The U.S. Treasury has just taken the extraordinary step of designating China as a currency manipulator, something no administration has done since the days of Bill Clinton.

With the action, the trade war between the U.S. and China has entered a new phase that will likely see both countries stepping up both their rhetoric and actions in the trade dispute that has now dragged on for over a year.

As a result of the ongoing hostilities between the U.S. government and China, the flood of investment dollars that once came from Chinese technology companies and investors into U.S. technology companies has slowed. Acquisitions and investments made by Chinese companies have been unwound over concerns from the Committee of Foreign Investments in the U.S. and tariffs slapped on Chinese imports have hit U.S. stock prices (including in the technology sector).

The news of Treasury’s move comes less than 24 hours after the Chinese government announced a complete halt on U.S. agricultural imports. More significantly, the Bank of China has let the country’s currency slide in value against the U.S. dollar to above the seven-to-one figure that was considered a line-in-the-sand for trade.

Given the escalation, economists’ fears that global markets could slip into a recession within the next nine months are more likely to be realized, according to reports from Morgan Stanley, quoted by CNBC.

“We take its literal message of planned tariffs quite seriously. There’s a pattern of responding to insufficient negotiation progress with escalation,” Morgan Stanley said in an analyst report.

The move to label China as a currency manipulator means that the U.S. will plead its case before the International Monetary Fund to take steps to curb what Treasury Secretary Steven Mnuchin called “the unfair competitive advantage created by China’s latest actions.”

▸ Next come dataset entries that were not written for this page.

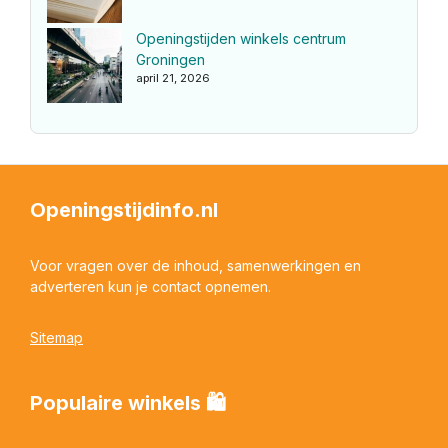
Openingstijden winkels centrum
Groningen
april 21, 2026
Openingstijdinfo.nl
Voor vragen over de inhoud, samenwerkingen en
adverteren kun je contact opnemen.
Sitemap
Populaire winkels 🛍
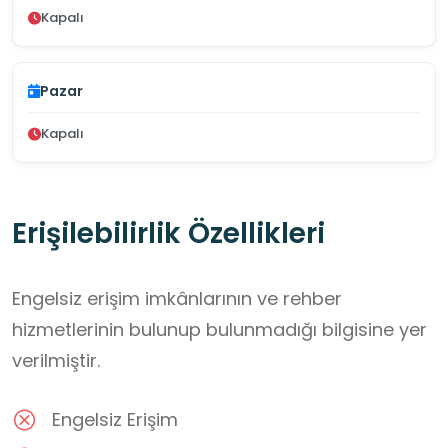
Kapalı
Pazar
Kapalı
Erişilebilirlik Özellikleri
Engelsiz erişim imkânlarının ve rehber
hizmetlerinin bulunup bulunmadığı bilgisine yer
verilmiştir.
Engelsiz Erişim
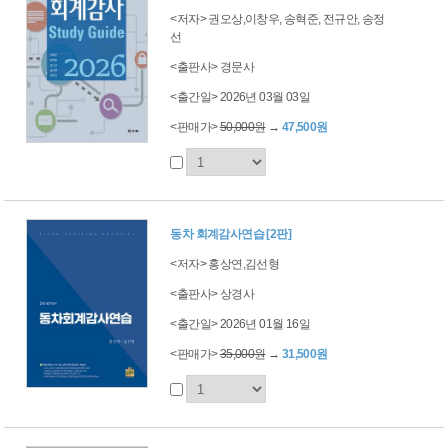
<저자> 권오상,이창우, 송혁준, 전규안, 송정
선
<출판사> 경문사
<출간일> 2026년 03월 03일
<판매가>
50,000원
→
47,500원
동차 회계감사연습 [2판]
<저자> 홍상연,김선형
<출판사> 상경사
<출간일> 2026년 01월 16일
<판매가>
35,000원
→
31,500원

If anything, China’s actions have actually been to prop up the country’s currency in the face of internal pressures to break the seven-to-one floor that had previously been set on the Renminbi’s value versus the dollar. China’s economy is slowing — in part due to tariffs imposed by the U.S., but also because economies in Europe and Asia are slowing down, which is hitting exports in the country. Indeed, much of the current growth in China’s economy has been fueled by debt-financed big infrastructure projects.

That could change as Chinese goods become cheaper thanks to the falling value of the nation’s currency. However, as Axios notes, what China is doing doesn’t actually fall under the definition of currency manipulation as it’s legally defined.

Because to be a currency manipulator a country needs to spend 2% of its gross domestic product over a 12-month period on currency manipulation. If anything, China was boosting the yuan in the face of calls to reduce its value until the President called for sanctions last week.

Even if the country’s currency devaluation does juice exports, it could have unforeseen consequences on China’s infrastructure spending and could backfire as a tool in the ongoing trade dispute.

A weaker currency means that Chinese consumers and businesses have to pay more for goods and services that are dollar-denominated. It also means that while the country is awash with cash, it could lose its competitive edge in a fight to lure top talent to the country. Losses in spending power could push the developers and programmers the country needs to transition from a manufacturing-focused economy to look elsewhere.

Stock markets are already taking note of the new U.S. action on trade. Futures show the Dow trading down about 350 points and the Nasdaq and S&P 500 indices both trading sharply lower.